Ich finde Xing klasse. Es ist so unterhaltsam. Meine Frau liest die Bunte, ich geh auf xing.de. Nicht dass es mir geschäftlich schon einen Cent eingebracht hätte oder mir Traumjobs angeboten worden wären. Wer sich mit dieser Erwartungshaltung eine Premium-Mitgliedschaft bei Xing zulegt, der wird enttäuscht werden. Ich fürchte allerdings, dass eines Tages ganz schön viele Menschen morgens aufwachen und sich eingestehen werden, dass sie geträumt haben und ihnen ihre vielen Xing-Kontakte auf ihrer Karriereleiter nicht eine einzige Stufe weiter nach oben verholfen haben. "It´s not a job ladder – it´s an illusion." Zwar verschließe auch ich mich nicht der Erkenntnis, dass persönliche Beziehungen dem beruflichen Aufstieg behilflich sein können, aber über ein Medium wie Xing? Da halte ich es doch eher mit dem Headhunter und Gründer der auf die IT-Branche spezialisierten Personalberatungsfirma Convenio AG, Karl Hecken. Der sagte vor Kurzem – natürlich pro domo, aber trotzdem richtig –: "Karrierechancen entstehen stets im persönlichen Gespräch. Wer glaubt, dass er per E-Mail und Internet nach oben kommt, hat den Personalmarkt nicht verstanden."

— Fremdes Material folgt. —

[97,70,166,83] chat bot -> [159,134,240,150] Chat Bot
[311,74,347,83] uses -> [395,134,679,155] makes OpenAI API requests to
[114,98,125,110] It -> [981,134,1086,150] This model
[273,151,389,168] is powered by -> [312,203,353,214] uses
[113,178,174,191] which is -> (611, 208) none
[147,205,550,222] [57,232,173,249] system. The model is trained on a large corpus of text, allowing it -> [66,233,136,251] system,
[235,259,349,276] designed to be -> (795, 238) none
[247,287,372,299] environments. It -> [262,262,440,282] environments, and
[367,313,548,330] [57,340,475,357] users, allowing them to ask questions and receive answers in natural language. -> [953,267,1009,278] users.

Trotzdem gelingt es Ihnen, lieber Herr Dr. Groß-Selbeck, sehr gut, die genannte Illusion zu verkaufen. Mehr als zwei Millionen neue Mitglieder hat Xing im vergangenen Jahr gewinnen können, davon 188.000 Premium-Kunden. Die vor allem sind für die beneidenswerte Steigerung von Umsatz (+80 Prozent) und Gewinn (+86 Prozent) verantwortlich. Tolle Sache!

Aber wie das leider immer so ist, wurden auch bei Xing am 1. Januar die Uhren wieder auf Null gestellt. Das Jahr 2009 wird nun besonders spannend. Nicht nur, weil Sie am 15. Januar den Chefsessel von Xing-Gründer Lars Hinrich übernommen haben, sondern vor allem weil mit Linkedin seit vergangener Woche ein ernst zu nehmender Gegner im Ring steht. Immerhin ist das US-Unternehmen Linkedin mit weltweit 35 Millionen Mitgliedern fünf Mal so groß wie Xing. Die Leute aus Amerika scheinen also zu wissen, wie´s geht. Insbesondere bin ich gespannt darauf, wie Sie auf die neue Situation reagieren und was Sie sich einfallen lassen, um den Störenfried klein zu halten.

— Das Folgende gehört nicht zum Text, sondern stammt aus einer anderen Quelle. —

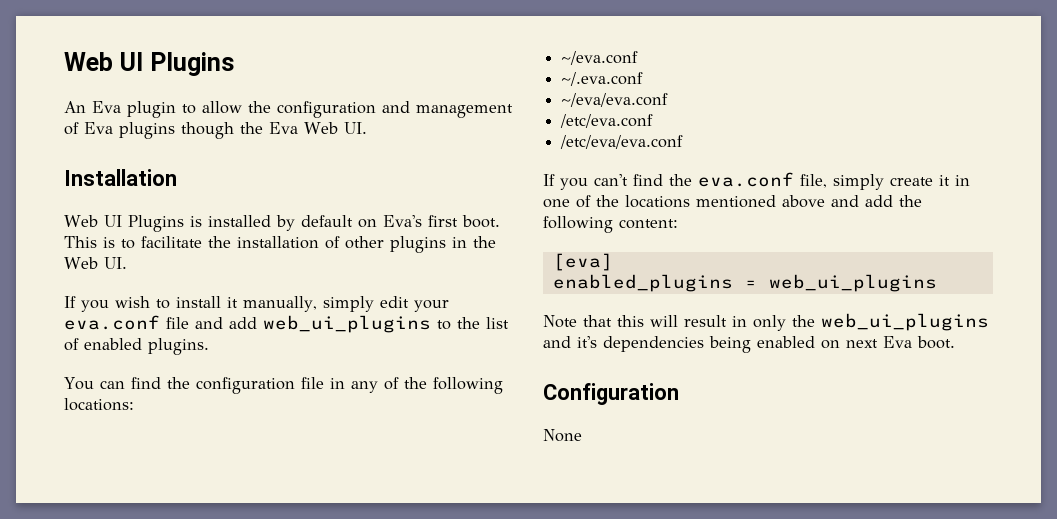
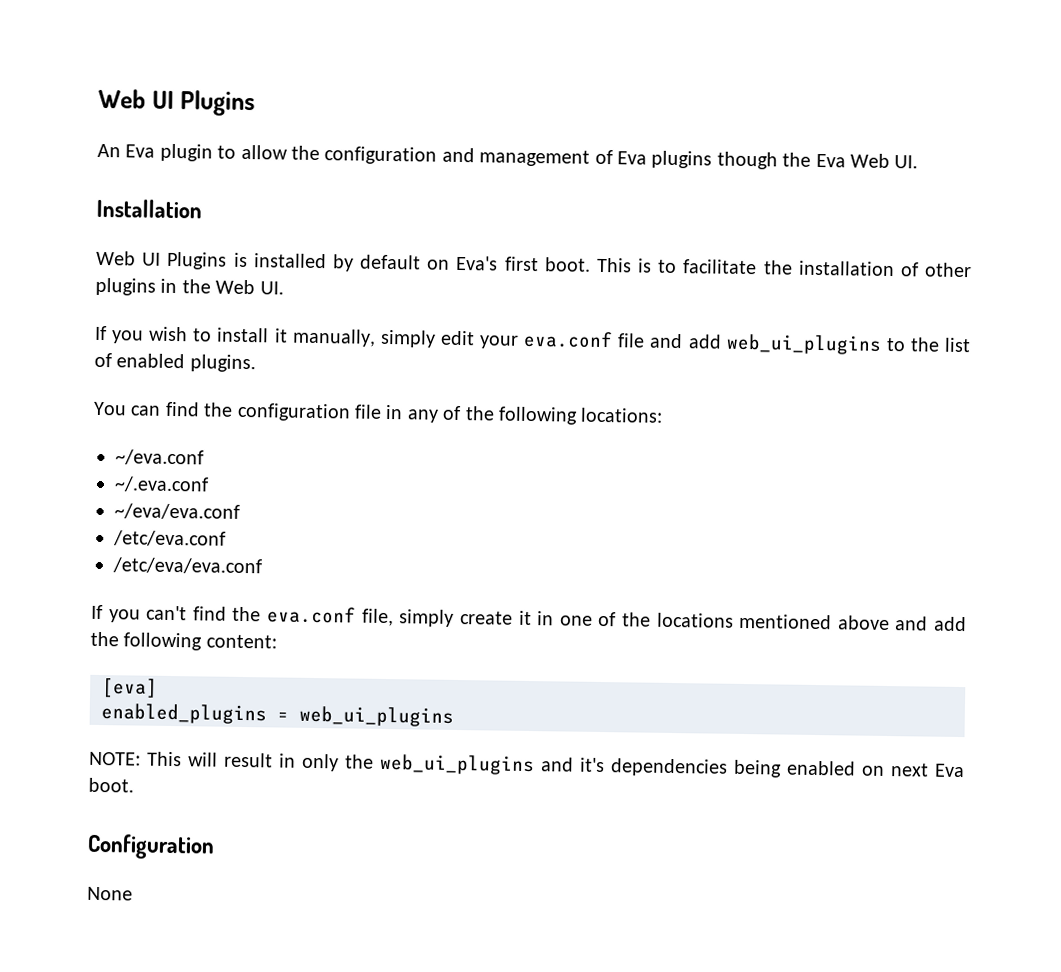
[543,315,644,328] Note that this -> [89,751,182,767] NOTE: This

Vor allem aber sollten Sie die Konkurrenz durch Linkedin positiv sehen. Ich weiß zwar nicht, ob Linkedin wie in der sprichwörtlichen Redensart das Geschäft beleben wird, aber ich denke doch, dass die neue Konkurrenz Sie wach und geschmeidig hält. Gerade habe ich von dem Publizisten und dreifachen Pulitzer-Preisträger Thomas L. Friedman einen schönen Satz zu diesem Thema gelesen. Friedman sagt: "Jeder, der seinen Wettbewerber verliert, wird dick, dumm und fröhlich." "Fröhlich" ist ja schön, aber "dick" und "dumm"? Nee, dann schon lieber Linkedin, oder? Bislang hatte Xing in Deutschland ja keinen Konkurrenten, der diesen Namen verdient. Das könnte sich jetzt ändern. Ich freu mich drauf. Die Verschlechterung der Laune von Xing-Mitarbeitern und -Managern nehme ich dabei billigend in Kauf.